__Problem statement__
Print the rows below word for word, from the first line through the line containing "rows swapped: Ana".

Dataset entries
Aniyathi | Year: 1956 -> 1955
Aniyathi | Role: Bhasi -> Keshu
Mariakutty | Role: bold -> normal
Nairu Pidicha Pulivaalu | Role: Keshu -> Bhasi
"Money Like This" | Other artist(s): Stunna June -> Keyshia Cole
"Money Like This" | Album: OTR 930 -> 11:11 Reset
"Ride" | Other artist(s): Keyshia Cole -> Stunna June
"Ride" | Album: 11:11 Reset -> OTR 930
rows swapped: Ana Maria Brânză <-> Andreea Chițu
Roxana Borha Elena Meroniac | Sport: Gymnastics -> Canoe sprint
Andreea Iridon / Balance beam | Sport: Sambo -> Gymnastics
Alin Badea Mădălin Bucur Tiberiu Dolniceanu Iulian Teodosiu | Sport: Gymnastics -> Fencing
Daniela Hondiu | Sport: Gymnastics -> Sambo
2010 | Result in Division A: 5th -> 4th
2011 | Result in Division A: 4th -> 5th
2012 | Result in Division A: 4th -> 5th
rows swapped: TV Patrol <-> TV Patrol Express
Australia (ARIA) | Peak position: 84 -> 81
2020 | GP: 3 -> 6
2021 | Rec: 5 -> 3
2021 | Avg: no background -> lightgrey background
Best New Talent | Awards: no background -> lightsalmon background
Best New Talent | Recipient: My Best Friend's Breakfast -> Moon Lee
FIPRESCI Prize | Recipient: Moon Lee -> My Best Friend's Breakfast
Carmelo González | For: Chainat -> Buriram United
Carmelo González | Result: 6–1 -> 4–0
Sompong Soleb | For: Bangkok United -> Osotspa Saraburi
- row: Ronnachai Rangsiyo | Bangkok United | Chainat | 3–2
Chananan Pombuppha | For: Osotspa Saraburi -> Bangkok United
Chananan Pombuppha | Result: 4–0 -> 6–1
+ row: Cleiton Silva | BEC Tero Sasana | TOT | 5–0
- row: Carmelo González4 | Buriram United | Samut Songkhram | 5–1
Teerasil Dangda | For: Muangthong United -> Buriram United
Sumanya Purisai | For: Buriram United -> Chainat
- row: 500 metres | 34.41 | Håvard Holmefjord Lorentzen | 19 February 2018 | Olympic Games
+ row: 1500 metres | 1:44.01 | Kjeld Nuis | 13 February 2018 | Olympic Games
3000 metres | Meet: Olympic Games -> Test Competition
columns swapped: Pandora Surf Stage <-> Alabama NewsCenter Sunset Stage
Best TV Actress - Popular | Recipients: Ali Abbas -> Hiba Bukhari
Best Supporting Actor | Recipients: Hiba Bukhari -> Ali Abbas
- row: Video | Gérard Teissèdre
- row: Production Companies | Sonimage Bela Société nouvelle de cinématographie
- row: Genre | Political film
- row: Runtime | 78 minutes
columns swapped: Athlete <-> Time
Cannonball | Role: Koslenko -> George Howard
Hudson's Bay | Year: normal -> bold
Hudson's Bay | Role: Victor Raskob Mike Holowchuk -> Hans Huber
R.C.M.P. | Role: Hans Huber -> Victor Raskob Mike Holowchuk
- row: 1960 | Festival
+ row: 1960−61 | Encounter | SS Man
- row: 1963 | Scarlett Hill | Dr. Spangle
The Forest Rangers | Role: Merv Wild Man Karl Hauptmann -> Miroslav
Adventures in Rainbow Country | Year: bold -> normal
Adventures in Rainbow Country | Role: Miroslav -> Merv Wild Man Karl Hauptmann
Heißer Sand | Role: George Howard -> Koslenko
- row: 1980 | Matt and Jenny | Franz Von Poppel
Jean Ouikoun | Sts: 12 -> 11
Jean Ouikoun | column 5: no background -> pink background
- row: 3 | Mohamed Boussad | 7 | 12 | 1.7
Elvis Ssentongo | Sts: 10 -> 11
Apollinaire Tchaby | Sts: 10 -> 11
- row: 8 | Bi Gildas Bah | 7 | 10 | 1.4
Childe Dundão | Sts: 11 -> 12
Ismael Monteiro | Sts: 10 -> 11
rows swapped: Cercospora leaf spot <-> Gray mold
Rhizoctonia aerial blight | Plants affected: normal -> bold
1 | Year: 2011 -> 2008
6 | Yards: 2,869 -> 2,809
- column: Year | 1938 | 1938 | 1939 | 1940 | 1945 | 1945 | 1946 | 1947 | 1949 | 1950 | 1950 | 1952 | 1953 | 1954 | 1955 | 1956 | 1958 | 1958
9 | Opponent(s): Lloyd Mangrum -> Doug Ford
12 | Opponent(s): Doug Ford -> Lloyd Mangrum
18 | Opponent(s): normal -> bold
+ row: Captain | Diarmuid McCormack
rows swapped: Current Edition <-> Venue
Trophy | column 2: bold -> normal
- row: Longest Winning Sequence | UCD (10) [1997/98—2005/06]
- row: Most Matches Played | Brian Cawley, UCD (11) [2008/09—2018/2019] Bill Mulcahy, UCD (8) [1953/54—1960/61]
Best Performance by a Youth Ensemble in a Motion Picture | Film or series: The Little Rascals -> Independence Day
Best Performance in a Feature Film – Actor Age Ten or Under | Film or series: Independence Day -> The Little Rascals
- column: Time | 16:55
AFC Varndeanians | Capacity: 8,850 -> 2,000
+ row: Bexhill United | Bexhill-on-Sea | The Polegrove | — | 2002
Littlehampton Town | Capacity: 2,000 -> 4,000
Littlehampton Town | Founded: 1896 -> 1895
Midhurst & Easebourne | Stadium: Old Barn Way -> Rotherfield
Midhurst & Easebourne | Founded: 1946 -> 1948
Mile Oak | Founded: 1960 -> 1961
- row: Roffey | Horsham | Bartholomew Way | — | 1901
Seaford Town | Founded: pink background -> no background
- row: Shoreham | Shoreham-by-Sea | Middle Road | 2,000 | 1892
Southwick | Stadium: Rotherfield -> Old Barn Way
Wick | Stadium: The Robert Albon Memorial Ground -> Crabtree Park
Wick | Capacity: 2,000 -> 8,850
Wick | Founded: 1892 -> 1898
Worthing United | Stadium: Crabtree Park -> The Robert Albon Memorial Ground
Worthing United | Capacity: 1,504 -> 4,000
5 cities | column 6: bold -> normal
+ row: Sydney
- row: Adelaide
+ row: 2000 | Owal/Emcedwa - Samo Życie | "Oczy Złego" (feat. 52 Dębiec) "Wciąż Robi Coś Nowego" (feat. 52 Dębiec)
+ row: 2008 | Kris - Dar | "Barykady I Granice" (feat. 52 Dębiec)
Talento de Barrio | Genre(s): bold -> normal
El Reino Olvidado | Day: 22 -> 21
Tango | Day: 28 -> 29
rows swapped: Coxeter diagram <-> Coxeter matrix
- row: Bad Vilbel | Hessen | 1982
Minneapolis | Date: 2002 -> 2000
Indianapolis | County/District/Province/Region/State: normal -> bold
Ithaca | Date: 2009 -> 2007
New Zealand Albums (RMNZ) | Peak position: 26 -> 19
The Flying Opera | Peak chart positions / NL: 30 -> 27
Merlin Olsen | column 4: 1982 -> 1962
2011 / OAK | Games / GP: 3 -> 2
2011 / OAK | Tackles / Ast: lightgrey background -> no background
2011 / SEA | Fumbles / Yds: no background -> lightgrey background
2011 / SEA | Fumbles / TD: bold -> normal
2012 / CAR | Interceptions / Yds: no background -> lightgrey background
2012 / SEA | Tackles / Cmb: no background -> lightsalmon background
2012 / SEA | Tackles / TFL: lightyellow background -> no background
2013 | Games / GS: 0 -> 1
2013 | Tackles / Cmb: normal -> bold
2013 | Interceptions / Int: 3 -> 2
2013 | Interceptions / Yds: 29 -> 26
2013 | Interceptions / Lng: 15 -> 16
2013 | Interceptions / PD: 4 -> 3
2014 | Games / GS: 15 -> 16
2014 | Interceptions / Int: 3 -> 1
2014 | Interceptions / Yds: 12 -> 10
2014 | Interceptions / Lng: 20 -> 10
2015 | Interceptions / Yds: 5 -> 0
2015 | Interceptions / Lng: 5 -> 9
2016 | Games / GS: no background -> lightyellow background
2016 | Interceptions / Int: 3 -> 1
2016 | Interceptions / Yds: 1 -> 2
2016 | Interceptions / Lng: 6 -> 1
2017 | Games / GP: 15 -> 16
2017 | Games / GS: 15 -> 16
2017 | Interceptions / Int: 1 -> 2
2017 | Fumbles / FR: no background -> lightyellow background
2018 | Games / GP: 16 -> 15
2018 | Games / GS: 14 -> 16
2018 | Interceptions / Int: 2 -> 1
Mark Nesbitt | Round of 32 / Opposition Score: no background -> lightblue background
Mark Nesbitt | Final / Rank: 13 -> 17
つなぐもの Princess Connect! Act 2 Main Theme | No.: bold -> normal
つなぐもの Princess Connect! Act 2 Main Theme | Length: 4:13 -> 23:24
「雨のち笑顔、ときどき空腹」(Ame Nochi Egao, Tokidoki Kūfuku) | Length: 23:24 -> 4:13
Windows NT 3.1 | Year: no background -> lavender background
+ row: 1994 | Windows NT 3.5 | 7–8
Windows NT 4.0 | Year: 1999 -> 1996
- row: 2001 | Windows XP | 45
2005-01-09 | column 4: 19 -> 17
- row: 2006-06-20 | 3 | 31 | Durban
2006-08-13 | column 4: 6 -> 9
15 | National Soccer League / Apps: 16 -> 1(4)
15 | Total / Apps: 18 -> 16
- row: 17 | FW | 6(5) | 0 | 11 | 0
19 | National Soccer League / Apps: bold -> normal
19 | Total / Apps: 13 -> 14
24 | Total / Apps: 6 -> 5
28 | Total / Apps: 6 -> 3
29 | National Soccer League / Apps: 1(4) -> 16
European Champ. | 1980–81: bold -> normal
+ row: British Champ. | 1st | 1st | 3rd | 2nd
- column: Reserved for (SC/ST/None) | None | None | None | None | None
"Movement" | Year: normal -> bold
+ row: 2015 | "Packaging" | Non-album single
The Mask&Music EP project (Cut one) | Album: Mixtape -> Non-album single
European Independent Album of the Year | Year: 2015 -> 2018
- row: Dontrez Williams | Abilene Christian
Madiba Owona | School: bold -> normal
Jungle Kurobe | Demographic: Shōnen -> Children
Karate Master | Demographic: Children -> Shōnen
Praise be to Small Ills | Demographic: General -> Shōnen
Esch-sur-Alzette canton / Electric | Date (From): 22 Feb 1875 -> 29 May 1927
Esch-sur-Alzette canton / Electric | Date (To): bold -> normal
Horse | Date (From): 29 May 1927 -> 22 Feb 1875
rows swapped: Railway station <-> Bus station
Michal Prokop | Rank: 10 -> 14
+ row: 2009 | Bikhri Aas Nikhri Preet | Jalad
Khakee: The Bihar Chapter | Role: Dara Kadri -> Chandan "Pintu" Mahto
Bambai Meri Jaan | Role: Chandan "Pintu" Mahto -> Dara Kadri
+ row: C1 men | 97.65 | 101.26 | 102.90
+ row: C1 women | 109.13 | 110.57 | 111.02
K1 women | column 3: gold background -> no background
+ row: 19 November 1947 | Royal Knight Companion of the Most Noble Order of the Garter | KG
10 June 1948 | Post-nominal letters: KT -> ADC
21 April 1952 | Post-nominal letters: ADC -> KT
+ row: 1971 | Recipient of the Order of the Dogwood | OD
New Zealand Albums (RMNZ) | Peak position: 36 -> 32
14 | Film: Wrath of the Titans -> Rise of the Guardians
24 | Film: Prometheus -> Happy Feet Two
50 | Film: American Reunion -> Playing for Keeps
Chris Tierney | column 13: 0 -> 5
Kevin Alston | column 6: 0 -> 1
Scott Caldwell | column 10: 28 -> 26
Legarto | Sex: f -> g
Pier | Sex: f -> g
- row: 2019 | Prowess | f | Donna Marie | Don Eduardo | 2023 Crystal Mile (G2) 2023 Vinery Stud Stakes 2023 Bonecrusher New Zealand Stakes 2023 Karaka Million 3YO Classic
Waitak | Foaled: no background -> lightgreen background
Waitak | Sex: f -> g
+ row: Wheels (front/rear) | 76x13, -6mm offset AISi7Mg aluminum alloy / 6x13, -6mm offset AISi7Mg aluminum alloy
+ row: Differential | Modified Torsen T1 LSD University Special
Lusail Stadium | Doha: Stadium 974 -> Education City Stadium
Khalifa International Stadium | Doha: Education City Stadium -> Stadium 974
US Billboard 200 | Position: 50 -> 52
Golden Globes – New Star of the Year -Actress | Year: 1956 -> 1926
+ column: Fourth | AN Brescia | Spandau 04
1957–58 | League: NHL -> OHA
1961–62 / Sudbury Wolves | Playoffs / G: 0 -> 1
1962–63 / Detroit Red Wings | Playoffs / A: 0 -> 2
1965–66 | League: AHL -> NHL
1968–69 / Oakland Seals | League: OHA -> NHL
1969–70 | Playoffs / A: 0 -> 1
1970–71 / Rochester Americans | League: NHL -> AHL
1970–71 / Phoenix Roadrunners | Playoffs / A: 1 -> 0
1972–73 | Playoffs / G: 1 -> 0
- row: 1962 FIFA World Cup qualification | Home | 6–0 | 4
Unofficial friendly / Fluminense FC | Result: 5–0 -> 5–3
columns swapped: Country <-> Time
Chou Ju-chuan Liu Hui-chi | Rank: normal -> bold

__Solution to the problem__
Aniyathi | Year: 1956 -> 1955
Aniyathi | Role: Bhasi -> Keshu
Mariakutty | Role: bold -> normal
Nairu Pidicha Pulivaalu | Role: Keshu -> Bhasi
"Money Like This" | Other artist(s): Stunna June -> Keyshia Cole
"Money Like This" | Album: OTR 930 -> 11:11 Reset
"Ride" | Other artist(s): Keyshia Cole -> Stunna June
"Ride" | Album: 11:11 Reset -> OTR 930
rows swapped: Ana Maria Brânză <-> Andreea Chițu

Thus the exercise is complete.